I see this give and take — more full-length content in exchange for more in-your-face advertising — eliciting soft groans, but louder cheers from young time-shifting DVR-less TV fans like myself. After all, online video viewing, legal and illegal alike, has always required some compromise on the part of the viewer. Whether that be in the form of buffering time, foreign subtitles or traditional online advertising, i.e. big banner ads; pop up movie trailers or ads that run before, while or after videos. For the most part these intrusions are not welcome (I’d say movie trailers are the exception), but as conditioned television viewers (vs. movie watching immersion) some form of interrupted viewing is expected and, as such, tolerated.

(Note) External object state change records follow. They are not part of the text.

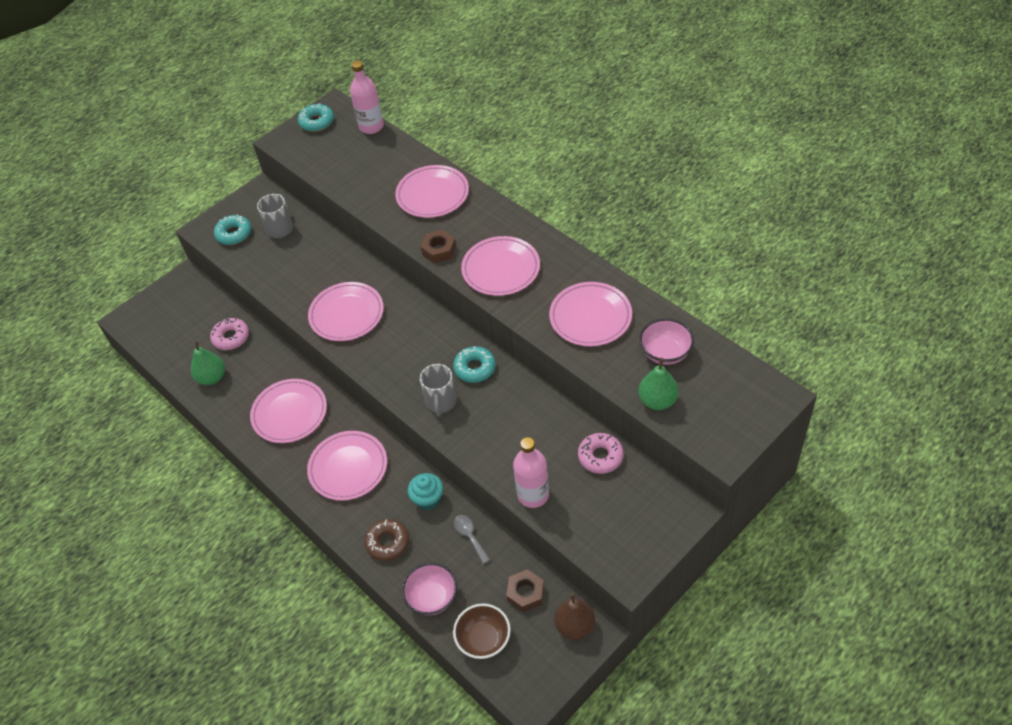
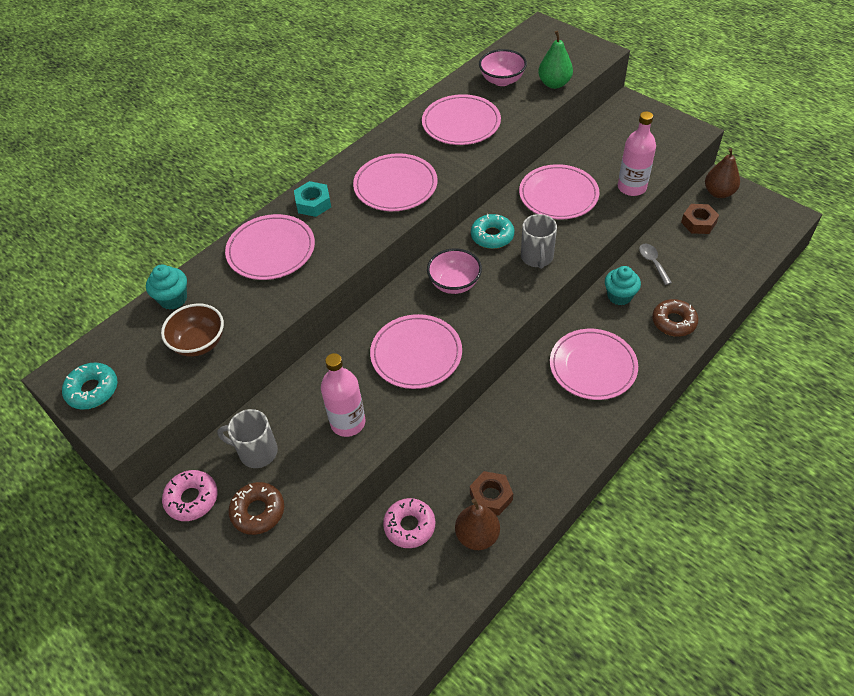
camera: 95 degrees left, 0 degrees up
green pear [191,341,225,385] -> brown pear [455,499,500,550]
turquoise donut [214,215,251,245] -> brown donut [229,482,284,535]
pink plate [250,379,327,443] -> pink plate moved to [519,164,599,219]
pink bottle [350,60,384,134] -> pink bottle moved to [321,353,366,437]
pink bowl [402,562,457,616] -> pink bowl moved to [427,248,482,294]
grey mug [420,364,457,416] -> grey mug turned 90 degrees clockwise [521,214,557,269]
brown nut [421,230,456,263] -> brown nut moved to [470,471,513,516]
brown bowl [453,603,511,659] -> brown bowl moved to [161,304,224,357]
grey spoon [454,515,490,564] -> grey spoon turned 105 degrees clockwise [639,244,672,285]
pink donut [578,433,624,474] -> pink donut moved to [162,470,218,521]
none -> turquoise cupcake [146,265,187,310]
none -> turquoise nut [294,181,331,217]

When it comes to watching a show that’s currently on-air, the value of online TV viewing is rooted in availability on the viewers’ terms, an alternative (read: not a replacement) to catching a show at a certain time in a certain place. In other words, an on-demand rerun. The mild irritation these partnerships between media brands and media platforms may bring in the form of pre-roll or pop ups, they make up for in the satisfaction of reliable, high quality full length episodes. For college students and twentysomethings who can’t afford DVRs and may even opt out of owning TV sets, as long as the costs aren’t literal, it’s worth it.
But can advertisers say the same? The question of how effective this type of intrusive advertising will be given how desensitized we ALL are to online advertising is a considerable one. Especially when we take into account the reality that many viewers are multi-tasking both online (multiple tabs, windows, IM boxes etc.) and/or offline (homework, texting, etc.) even while the shows are playing. These side activities most likely spike when those 30-second ads go on and volumes can be muted and screens minimized.
I wonder if this means we’ll be seeing more explicit product placement? Online coupons? Or sponsored content tie-ins along the lines of the Dove vignettes that aired on TV during “Gossip Girl”? Then again, if web publishers follow the recommendations of a recent MTV study where a 5-second pre-roll and a partial screen overlay won out for effectiveness and likability, we’ll be seeing less content versus more.
In any case, if we do continue to see more divisions online and network-branded channels like the one HBO set up on YouTube early last year to promote “True Blood,” “Hung” and “Entourage,” it will be easier for advertisers to target specific niches online, regardless of format. For now, we’ll just have to stay tuned.
For more coverage of youth marketing, go to the Ypulse Youth Marketing Channel sponsored by Youth Marketing Connection.
Categorized under: TV, Youth Marketing






August 25th, 2009 at 5:03 am
Sure, we are desensitized to online advertising. But I would argue that anyone under the age of 60 is desensitized even more to traditional TV spot advertising — in fact, not just desensitized, but in most cases so intensely irritated by the interruptions these ad breaks constitute that in most cases (except when the advertising is both relevant and brilliantly executed) the end-effect is to create an antipathy towards the brand being advertised. A generation weaned on ful-length DVD’s and full-length illegal torrent downloads is simply allergic to the atomization of content by traditional TV ad breaks, so I really see no alternative to ad-supported online TV programming if the media companies are to have a commercially viable mass market distribution strategy at all.